Nach der jetzigen Fassung des § 218 StGB sind Schwangerschaftsabbrüche grundsätzlich rechtswidrig -Gefängnisstrafe bis zu 3 Jahren.

Bei Erfüllung einer Beratungspflicht wird innerhalb einer Frist von 12 Wochen von strafrechtlicher Verfolgung abgesehen, was bedeutet, dass eine generelle Rechtswidrigkeit bestehen bleibt. Dies hat gravierende Auswirkungen, denn so wird eine Kostenübernahme durch die Krankenkasse verhindert, was eine soziale und geschlechtsspezifische Diskriminierung bedeutet.

 

 

1993 hatte das Bundesverfassungsgericht „die notwendig gewordene gesamtdeutsche Lösung in Form einer Fristenlösung außer Kraft gesetzt. “Hierbei „... wurde vom Gesetzgeber verlangt, wieder den Schutz des „vorgeburtlichen Lebens“ zur Grundlage zu nehmen: Demnach hätten Frauen die Rechtspflicht, das Kind auszutragen.“

Auch die herkömmliche 12-Wochen-Frist „ …beruht nicht unwesentlich auf der überkommenen Vorstellung, dass eine Beseelung im Sinne der Menschwerdung bereits nach drei Monaten erfolgt.“

 

Beide Wertungen bedeuten eine ideologisch einseitige Zuschreibung und widersprechen einem weltanschaulichen Pluralismus und dem gesellschaftlichen Wertewandel.

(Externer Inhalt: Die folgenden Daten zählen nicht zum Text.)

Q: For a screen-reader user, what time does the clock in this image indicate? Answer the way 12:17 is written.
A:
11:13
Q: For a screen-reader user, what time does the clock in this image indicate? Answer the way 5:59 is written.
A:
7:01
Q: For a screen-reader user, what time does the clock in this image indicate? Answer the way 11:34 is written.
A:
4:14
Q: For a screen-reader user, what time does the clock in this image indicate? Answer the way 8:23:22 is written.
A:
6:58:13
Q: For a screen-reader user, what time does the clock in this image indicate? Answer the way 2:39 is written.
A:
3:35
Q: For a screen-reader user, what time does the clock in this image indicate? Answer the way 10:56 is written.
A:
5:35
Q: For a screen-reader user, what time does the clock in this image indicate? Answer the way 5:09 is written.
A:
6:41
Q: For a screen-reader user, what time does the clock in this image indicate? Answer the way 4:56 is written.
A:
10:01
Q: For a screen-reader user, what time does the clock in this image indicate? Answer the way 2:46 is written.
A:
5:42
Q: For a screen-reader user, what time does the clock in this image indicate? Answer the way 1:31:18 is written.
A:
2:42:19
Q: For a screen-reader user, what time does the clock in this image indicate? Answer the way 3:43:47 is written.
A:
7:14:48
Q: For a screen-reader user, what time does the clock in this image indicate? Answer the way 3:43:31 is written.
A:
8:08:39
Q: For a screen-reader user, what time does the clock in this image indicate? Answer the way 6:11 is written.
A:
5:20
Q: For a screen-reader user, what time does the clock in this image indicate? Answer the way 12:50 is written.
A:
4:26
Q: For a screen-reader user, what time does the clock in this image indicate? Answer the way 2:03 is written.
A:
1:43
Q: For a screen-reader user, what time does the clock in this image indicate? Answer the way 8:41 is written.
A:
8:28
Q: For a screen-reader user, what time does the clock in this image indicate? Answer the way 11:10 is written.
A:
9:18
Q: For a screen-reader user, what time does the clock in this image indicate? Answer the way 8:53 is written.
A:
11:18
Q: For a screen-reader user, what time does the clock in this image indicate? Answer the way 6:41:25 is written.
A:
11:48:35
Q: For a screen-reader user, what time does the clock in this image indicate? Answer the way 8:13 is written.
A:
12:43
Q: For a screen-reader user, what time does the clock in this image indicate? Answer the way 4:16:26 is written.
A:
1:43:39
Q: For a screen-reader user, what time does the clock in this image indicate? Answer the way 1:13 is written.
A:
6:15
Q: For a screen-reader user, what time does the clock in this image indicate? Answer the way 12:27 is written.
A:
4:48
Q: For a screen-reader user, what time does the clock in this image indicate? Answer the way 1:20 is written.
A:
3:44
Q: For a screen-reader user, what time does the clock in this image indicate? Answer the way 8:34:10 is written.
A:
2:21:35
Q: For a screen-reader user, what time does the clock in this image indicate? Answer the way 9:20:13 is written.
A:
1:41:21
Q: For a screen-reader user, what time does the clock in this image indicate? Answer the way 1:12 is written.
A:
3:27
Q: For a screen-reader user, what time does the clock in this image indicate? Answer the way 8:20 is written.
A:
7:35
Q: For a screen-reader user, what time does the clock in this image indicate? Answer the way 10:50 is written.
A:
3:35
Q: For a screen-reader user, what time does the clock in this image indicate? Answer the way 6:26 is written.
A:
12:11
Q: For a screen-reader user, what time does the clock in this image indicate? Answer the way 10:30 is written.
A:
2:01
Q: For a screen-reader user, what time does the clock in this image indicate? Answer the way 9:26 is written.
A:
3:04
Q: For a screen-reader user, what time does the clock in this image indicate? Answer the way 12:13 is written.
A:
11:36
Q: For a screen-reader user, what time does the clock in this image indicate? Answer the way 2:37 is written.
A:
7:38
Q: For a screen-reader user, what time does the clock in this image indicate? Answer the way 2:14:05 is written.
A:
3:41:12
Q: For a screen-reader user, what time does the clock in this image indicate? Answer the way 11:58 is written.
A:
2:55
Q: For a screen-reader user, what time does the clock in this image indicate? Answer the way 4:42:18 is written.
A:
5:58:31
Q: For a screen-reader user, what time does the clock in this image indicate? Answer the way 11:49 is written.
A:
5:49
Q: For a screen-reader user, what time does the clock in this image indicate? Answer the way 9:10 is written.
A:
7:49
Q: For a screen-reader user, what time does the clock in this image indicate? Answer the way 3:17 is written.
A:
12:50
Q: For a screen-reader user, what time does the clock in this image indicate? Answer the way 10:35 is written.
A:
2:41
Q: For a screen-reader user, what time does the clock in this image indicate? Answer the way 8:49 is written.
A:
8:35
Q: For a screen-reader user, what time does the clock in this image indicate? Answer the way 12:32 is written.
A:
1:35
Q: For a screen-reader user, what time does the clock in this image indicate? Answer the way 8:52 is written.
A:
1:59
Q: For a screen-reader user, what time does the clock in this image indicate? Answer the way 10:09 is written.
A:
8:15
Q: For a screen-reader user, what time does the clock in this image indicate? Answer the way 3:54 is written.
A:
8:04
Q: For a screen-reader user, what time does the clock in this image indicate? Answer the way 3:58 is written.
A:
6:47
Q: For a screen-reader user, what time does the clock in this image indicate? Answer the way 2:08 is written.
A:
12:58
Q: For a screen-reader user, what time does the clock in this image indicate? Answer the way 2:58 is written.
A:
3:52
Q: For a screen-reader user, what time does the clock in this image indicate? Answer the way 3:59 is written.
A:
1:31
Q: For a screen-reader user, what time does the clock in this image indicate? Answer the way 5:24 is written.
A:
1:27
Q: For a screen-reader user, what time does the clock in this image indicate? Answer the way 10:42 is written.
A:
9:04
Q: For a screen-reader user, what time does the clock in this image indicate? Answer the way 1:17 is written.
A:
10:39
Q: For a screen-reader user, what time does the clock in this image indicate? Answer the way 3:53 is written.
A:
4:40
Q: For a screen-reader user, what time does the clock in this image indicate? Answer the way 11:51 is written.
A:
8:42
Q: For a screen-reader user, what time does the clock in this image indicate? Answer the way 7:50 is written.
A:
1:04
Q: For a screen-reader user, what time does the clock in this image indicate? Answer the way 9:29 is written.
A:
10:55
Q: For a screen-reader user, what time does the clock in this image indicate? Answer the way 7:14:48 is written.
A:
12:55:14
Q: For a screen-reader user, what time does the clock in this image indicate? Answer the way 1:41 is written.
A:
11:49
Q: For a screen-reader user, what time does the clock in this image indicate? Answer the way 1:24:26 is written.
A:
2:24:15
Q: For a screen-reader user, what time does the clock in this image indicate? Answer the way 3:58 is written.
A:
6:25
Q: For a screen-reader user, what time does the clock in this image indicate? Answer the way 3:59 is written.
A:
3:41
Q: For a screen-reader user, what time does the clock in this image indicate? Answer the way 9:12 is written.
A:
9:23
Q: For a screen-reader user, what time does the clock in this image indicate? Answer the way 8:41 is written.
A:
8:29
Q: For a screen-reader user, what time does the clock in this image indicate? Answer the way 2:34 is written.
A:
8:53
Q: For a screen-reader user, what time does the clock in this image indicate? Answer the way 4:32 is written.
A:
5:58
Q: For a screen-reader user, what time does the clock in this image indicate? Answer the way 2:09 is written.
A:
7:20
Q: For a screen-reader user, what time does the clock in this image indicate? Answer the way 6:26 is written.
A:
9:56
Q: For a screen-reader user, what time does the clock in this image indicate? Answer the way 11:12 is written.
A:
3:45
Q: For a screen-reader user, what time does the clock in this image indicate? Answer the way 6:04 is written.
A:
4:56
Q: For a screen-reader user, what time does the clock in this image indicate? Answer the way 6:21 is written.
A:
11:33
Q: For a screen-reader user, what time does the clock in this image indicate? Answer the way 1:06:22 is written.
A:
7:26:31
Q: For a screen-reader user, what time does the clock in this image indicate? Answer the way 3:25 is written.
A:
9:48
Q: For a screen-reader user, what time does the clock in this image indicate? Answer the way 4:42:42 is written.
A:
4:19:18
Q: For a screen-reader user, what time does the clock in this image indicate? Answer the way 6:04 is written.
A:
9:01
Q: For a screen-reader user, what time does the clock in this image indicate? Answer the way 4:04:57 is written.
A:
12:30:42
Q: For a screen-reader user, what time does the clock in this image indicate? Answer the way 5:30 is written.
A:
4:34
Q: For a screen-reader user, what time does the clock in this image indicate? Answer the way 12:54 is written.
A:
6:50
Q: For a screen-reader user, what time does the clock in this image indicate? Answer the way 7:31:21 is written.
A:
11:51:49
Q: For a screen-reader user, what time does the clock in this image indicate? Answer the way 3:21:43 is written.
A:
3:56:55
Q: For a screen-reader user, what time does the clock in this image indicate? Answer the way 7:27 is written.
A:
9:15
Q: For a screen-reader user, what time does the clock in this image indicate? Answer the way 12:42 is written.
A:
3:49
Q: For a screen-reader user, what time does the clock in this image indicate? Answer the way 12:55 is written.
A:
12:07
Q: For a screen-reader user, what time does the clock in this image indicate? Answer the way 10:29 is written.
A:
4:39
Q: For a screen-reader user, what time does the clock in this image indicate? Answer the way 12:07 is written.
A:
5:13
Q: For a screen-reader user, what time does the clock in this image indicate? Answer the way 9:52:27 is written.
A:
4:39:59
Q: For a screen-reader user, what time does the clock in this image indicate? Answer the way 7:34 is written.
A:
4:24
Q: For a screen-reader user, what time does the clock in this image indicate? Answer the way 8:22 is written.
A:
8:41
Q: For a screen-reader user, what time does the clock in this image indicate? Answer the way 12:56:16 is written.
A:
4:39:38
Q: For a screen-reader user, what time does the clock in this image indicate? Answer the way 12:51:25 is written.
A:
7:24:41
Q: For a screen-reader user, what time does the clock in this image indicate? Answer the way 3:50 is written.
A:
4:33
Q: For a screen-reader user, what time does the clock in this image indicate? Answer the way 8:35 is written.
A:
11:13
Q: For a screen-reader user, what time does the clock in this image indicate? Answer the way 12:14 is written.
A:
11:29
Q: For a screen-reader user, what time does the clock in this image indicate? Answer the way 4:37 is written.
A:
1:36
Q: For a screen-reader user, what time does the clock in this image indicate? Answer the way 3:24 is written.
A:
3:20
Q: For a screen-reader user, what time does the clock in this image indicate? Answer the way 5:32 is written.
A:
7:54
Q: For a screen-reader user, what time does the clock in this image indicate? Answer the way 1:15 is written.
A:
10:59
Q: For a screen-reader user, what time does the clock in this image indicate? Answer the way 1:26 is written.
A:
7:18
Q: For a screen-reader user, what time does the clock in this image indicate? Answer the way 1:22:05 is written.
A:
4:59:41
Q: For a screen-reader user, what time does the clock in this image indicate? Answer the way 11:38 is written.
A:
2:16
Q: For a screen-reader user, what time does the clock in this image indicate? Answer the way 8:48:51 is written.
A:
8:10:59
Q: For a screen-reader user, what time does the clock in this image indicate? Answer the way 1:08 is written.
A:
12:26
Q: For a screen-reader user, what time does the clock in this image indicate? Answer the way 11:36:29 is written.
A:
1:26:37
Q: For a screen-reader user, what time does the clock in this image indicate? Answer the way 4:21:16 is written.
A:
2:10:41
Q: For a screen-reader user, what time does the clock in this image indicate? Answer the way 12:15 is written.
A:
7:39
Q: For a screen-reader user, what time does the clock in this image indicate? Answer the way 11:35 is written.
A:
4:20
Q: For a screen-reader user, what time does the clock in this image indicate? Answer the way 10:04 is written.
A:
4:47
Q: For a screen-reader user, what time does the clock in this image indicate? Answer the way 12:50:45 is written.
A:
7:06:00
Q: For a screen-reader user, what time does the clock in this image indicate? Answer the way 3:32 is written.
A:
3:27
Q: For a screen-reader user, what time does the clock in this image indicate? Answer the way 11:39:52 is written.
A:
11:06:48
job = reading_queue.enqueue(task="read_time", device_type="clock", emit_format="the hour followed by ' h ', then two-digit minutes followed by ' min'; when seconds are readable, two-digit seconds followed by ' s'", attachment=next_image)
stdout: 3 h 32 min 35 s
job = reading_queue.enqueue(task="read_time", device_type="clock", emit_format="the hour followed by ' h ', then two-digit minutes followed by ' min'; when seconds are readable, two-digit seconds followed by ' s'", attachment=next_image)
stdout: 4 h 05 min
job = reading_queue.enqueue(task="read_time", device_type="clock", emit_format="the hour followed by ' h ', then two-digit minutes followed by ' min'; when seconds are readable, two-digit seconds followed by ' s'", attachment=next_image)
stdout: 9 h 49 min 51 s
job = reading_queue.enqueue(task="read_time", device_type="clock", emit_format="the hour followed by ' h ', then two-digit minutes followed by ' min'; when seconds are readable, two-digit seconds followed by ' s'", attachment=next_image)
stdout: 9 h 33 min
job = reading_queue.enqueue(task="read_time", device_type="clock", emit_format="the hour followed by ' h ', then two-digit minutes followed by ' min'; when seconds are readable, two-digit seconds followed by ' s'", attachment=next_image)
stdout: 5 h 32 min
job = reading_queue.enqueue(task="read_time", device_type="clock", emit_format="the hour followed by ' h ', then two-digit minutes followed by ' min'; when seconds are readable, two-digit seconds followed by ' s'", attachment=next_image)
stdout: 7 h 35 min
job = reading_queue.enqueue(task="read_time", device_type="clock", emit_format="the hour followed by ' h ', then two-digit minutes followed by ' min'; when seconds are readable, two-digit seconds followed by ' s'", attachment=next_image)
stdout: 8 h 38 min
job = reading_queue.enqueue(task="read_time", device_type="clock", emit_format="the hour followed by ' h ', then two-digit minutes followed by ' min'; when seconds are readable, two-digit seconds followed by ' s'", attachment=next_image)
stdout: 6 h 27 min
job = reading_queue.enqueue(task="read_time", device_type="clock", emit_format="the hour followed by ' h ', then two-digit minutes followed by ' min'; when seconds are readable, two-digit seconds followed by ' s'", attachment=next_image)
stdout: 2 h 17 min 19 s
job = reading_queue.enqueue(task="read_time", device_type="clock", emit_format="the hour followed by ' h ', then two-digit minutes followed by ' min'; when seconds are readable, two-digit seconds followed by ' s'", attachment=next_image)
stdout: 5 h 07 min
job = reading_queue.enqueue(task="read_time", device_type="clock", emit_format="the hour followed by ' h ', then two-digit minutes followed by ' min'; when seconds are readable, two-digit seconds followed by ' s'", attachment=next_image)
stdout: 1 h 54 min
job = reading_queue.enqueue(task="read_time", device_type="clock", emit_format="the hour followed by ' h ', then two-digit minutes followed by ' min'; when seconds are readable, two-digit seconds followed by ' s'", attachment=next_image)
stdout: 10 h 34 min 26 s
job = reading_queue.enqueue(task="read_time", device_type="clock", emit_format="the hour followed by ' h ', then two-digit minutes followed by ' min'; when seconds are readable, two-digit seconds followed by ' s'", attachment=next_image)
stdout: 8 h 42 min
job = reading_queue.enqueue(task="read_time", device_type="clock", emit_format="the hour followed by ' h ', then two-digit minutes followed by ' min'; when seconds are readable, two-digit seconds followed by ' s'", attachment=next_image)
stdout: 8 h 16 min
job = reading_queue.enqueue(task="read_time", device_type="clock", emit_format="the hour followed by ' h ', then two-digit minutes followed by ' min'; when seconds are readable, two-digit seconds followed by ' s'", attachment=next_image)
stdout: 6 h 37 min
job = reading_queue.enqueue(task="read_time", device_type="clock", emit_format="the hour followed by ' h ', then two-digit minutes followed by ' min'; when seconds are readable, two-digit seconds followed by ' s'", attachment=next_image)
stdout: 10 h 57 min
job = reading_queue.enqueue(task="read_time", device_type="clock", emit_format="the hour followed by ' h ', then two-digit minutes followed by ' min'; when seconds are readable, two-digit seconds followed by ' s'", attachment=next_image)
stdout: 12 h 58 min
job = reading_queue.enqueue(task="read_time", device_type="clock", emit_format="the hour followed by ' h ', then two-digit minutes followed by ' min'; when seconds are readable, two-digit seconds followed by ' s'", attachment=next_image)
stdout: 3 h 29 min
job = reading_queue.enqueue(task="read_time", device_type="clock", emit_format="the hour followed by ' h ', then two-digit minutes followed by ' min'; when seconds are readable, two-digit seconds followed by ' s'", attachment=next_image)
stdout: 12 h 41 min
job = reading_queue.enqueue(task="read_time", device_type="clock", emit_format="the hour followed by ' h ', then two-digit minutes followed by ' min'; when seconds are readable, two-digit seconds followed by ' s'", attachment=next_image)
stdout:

Diese Gesetzeslage ist aufgrund ihrer Widersprüche, Stigmatisierungen und Unstimmigkeiten stark reformbedürftig.

 

Gesetzliche Regelung außerhalb des Strafgesetzbuches

 

Die grundsätzliche Kriminalisierung von Schwangerschaftsabbbrüchen in § 218 StGB stigmatisiert ungewollt schwangere Personen und ihre Ärzt*innen und tabuisiert die medizinische Dienstleistung des Schwangerschaftsabbruchs.“ (Deutscher Juristinnenbund e.V.)

 

Seit Jahren geht die Zahl der Ärztinnen, die bereit sind einen Schwangerschaftsabbruch gemäß den derzeitigen Regularien vorzunehmen, zurück. Als Ursache gelten mangelnde gynäkologische Aus- und Fortbildungsmöglichkeiten, aber auch aggressive Einschüchterungsaktionen durch eine Bewegung radikaler Gegner*innen von Schwangerschaftsabbrüchen. Diese Aktivistinnen hatten viele Arzt*innen angezeigt, indem sie ärztliche Informationen als „Werbung“ umdeuteten, die nach § 219a StGB unter Strafe steht. In diesem Zusammenhang fordert das Bündnis für reproduktive und sexuelle Gesundheitsversorgung in NRW die Errichtung von Schutzzonen vor Beratungsstellen, ärztlichen Praxen und Kliniken, damit das Personal den gesetzlichen Auftrag zur Sicherstellung von Schwangerschaftsabbbrüchen erfüllen kann und Patientinnen ohne Belästigung Hilfe suchen können.

 

Inzwischen hat der Bundestag zwar die ersatzlose Streichung des § 219aStGB beschlossen, jedoch ordnet das BverG die Aufgabe der Versorgungssicherstellung den Ländern zu, die ihrerseits eine konkrete gesetzliche Ausgestaltung vornehmen müssen.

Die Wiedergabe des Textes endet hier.